After Auschwitz I, we were taken to Brikenau, the largest of the three camps under the heading of Auschwitz. All of the barracks here were constructed of wood planks by the prisoners themselves. Today very few of the hundreds of barracks in Birkenau still stand, but as you look out over the expansive field, you see grass littered with still standing chimneys of where each barrack once stood. When the area was repopulated after the liberation, people would go to the unprotected camp and steal the wood from the barracks to construct their homes.
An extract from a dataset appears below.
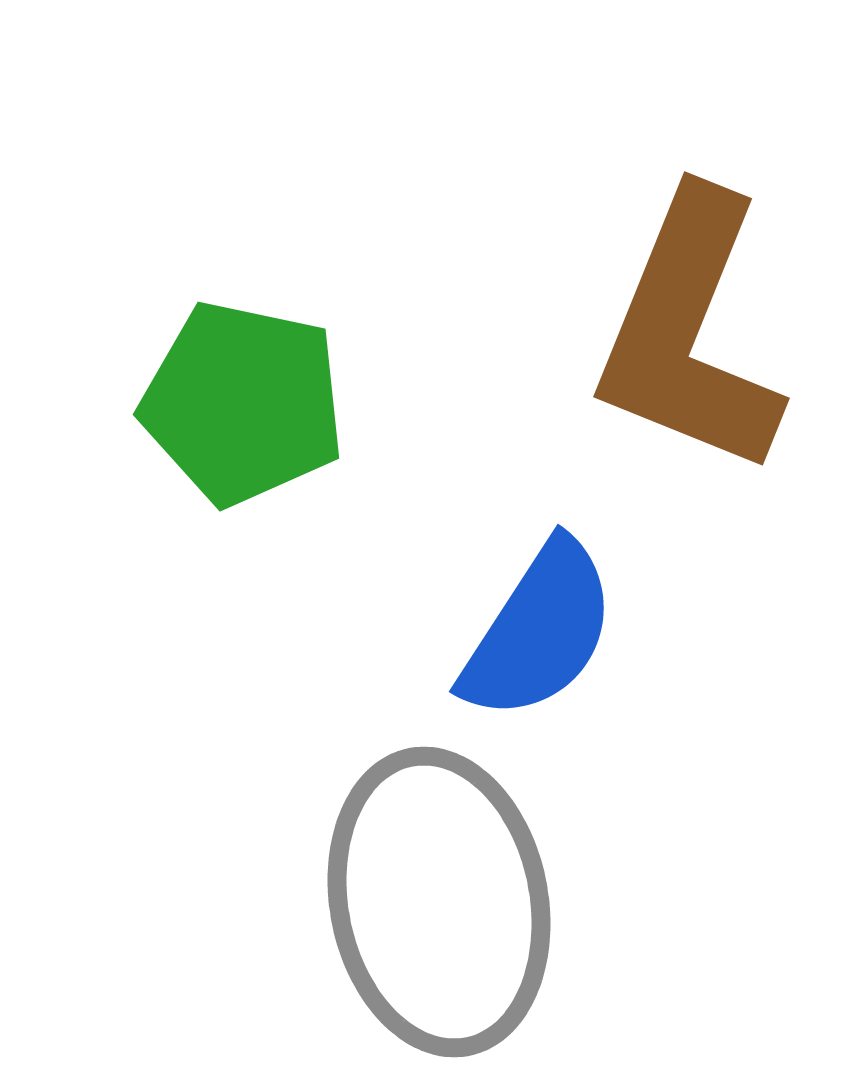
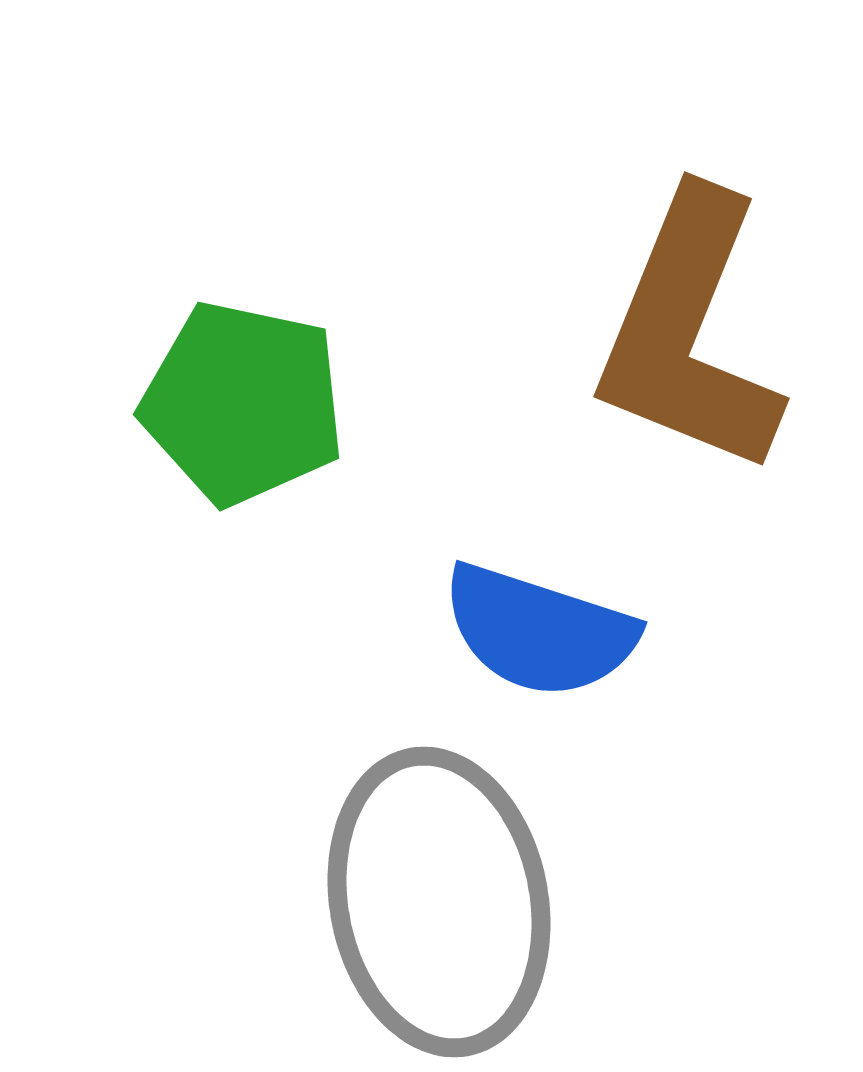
blue semicircle: rotated 75 degrees clockwise
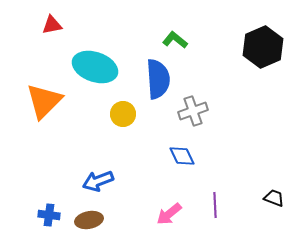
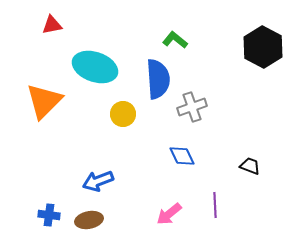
black hexagon: rotated 9 degrees counterclockwise
gray cross: moved 1 px left, 4 px up
black trapezoid: moved 24 px left, 32 px up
Many of the homes standing in near by areas are built out of the concentration camp.

That was the thing I struggled the most with internally, the idea of working to preserve this place. In one spot there were actually construction workers re-roofing one of the barracks. At first I was disturbed by the idea of maintaining Auschwitz. But that is when I realized in order to honor the memory of the people that were held in this sick place, you have to remember the terrible acts committed against them by the Germans. It was just such a weird concept to me, "rebuilding" Auschwitz.

Needless to say, Shelley and I were exhausted after our visit to Auschwitz-Birkenau, so we had a bit of lunch afterwards, walked around, and had some riveting political and social debates. It will definitely be an experience I will never forget.